You may have noticed that so far, I’ve been taking it easy on Marlon Wayans. Giving him a little credit for the occasional funny line here or there. Reminding you that he was in a better movie that same year. This is where the good will ends.
Wayans’ performance in this scene is an absolutely embarrassing fit of attempted comedy. Snails is by turns babyish and cowardly, his voice gets really high pitched, and while I’m not quick to call racism on a movie, this is a broad and unambiguous shuck-and-jive “feets don’t fail me now” black-man-as-craven-thief routine that will offend even the most jaded viewer.

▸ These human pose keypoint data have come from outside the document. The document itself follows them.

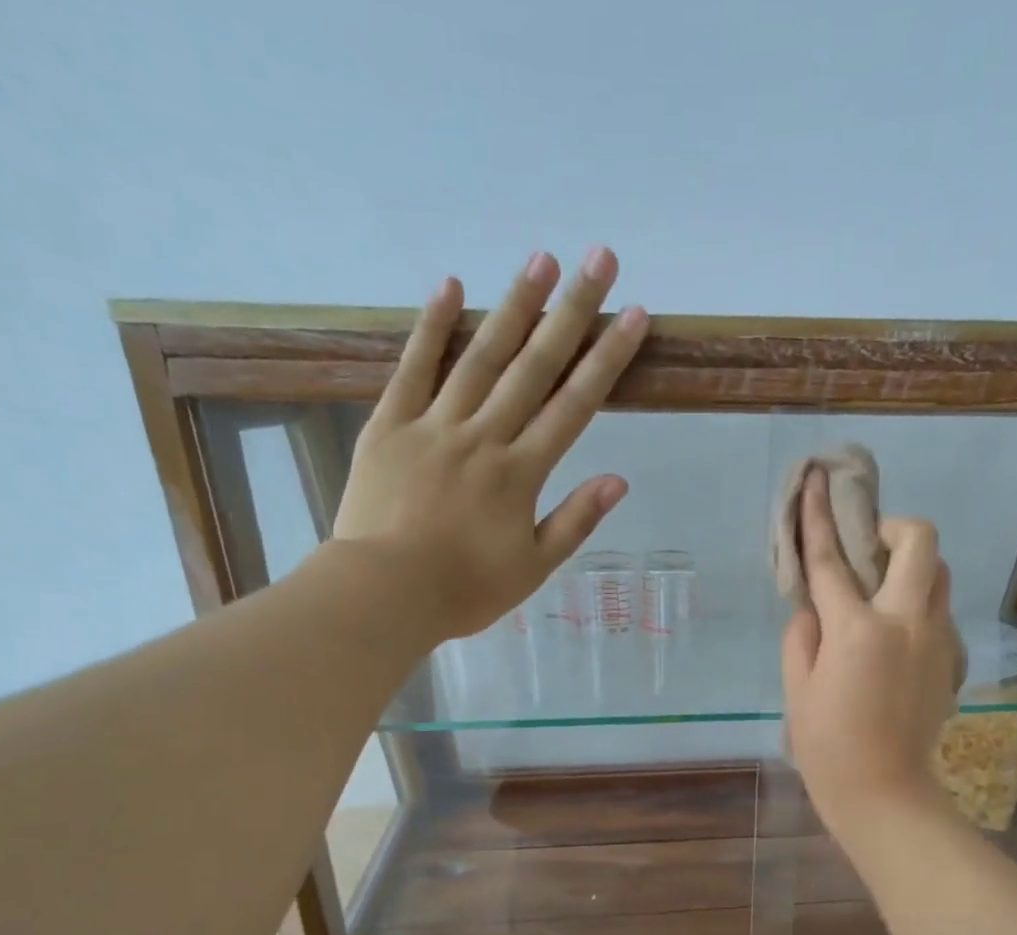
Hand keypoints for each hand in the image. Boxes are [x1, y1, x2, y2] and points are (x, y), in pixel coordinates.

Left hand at [331, 247, 647, 640]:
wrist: (383, 593)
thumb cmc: (464, 590)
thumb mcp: (532, 567)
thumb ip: (574, 521)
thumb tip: (617, 481)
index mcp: (520, 474)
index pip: (574, 406)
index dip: (607, 359)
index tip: (634, 316)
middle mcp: (483, 437)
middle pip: (534, 367)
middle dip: (571, 312)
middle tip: (598, 259)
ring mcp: (433, 426)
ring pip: (480, 357)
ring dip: (513, 306)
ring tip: (541, 259)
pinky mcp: (389, 425)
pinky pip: (412, 369)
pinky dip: (431, 327)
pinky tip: (451, 286)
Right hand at [780, 472, 959, 844]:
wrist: (884, 793)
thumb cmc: (827, 746)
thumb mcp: (797, 689)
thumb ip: (802, 635)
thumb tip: (814, 608)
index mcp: (858, 629)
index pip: (834, 559)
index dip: (819, 516)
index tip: (815, 481)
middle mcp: (907, 622)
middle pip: (921, 542)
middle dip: (895, 529)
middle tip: (870, 549)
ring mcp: (937, 640)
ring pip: (941, 575)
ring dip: (913, 568)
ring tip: (883, 592)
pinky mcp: (952, 661)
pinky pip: (940, 614)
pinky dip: (919, 609)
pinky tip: (895, 640)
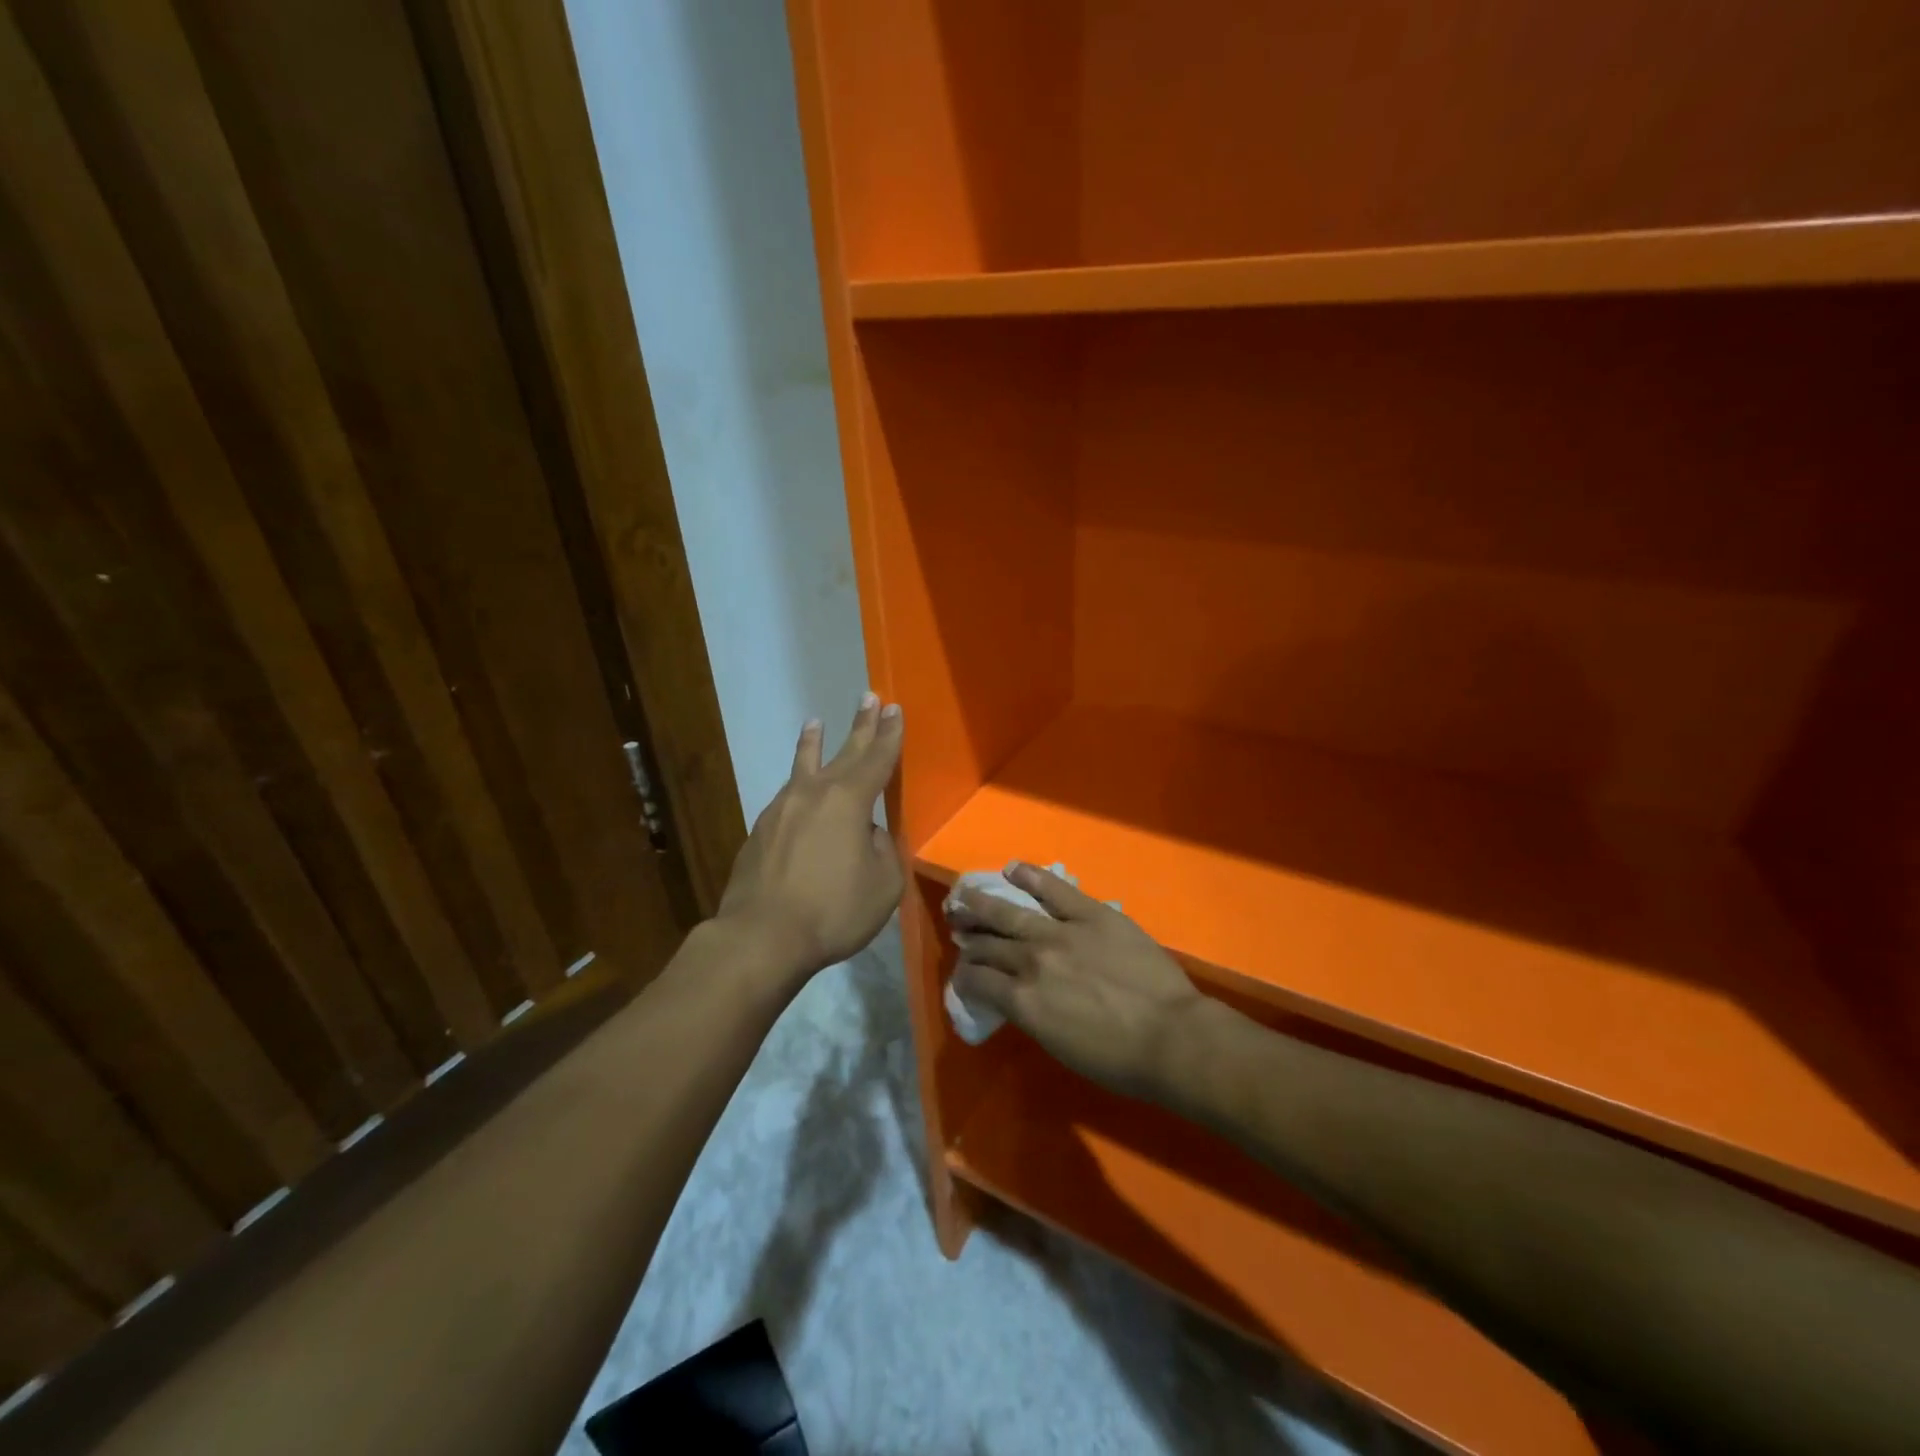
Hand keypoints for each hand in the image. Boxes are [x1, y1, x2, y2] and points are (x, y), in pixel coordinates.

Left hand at [715, 694, 903, 984]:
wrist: (762, 935)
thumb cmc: (832, 910)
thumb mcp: (883, 884)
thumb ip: (882, 849)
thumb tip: (866, 834)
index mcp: (849, 801)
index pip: (877, 759)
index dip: (889, 734)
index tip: (894, 709)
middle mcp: (814, 793)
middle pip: (844, 752)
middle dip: (860, 726)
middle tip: (869, 698)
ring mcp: (782, 809)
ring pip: (804, 766)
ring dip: (814, 743)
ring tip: (815, 722)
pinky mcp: (761, 830)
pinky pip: (787, 796)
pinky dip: (798, 783)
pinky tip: (797, 789)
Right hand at [947, 863, 1208, 1101]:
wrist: (1171, 1037)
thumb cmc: (1119, 1060)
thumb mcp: (1059, 1046)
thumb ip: (1030, 1014)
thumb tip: (1015, 995)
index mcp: (1022, 1001)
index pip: (977, 980)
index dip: (965, 976)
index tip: (964, 973)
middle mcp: (1031, 961)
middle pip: (988, 945)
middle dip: (968, 938)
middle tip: (957, 928)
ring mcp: (1060, 932)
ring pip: (1009, 913)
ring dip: (982, 905)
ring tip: (965, 897)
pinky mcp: (1090, 913)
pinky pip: (1054, 889)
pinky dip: (1031, 877)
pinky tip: (1013, 869)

It’s only a couple of minutes long, but the pain lasts forever.
Eventually Snails buckles under the strength of Ridley’s Smug Bastard aura, and agrees to go along, though he’s still pouty. Mini-Ron-Perlman decides to come along too for no good reason, but wants to know who’ll pay him. Marina says they’ll work it out later. The Dwarf, who still has pieces of chicken in his beard (yay for continuity, but ewww), solemnly says, “That’s a terrible way to do business,” as the camera goes for a close-up. I’m thinking now that the Dwarf is an action hero in a movie taking place parallel to this one, and we’re getting random catchphrases and badassery.
When the Dwarf moves out of frame, the camera reveals Norda watching the group from the bough of a tree, which is a neat effect. Her character has yet to contribute to this film in any substantial way, but one thing at a time.
Next comes an effects shot that just confuses everything. It’s a CGI matte painting of a bunch of towns sitting on plateaus which are held up off the ground by very skinny, fragile spires, with bridges connecting them to mountains elsewhere.
It’s a neat (if impractical) idea, and a nice effect, but as far as I can tell it doesn’t line up with anything else in the movie. The very next shot will show our heroes entering Antius through a normal gate from ground-level woods. In short, I have no clue why we’re being shown this.
The live action version of Antius is introduced by a Johnny LaRue crane shot of a busy medieval marketplace, complete with a guy in the stocks shouting “I didn’t do it!” Sadly, odds are he’s not the director. People are selling furniture, bolts of cloth, baroque candelabras, brass instruments, basically any old-looking prop the filmmakers could purchase in bulk. I’m not sure they didn’t film this part of the movie at a Renaissance Festival, though there’s a tragic lack of women in low-cut blouses.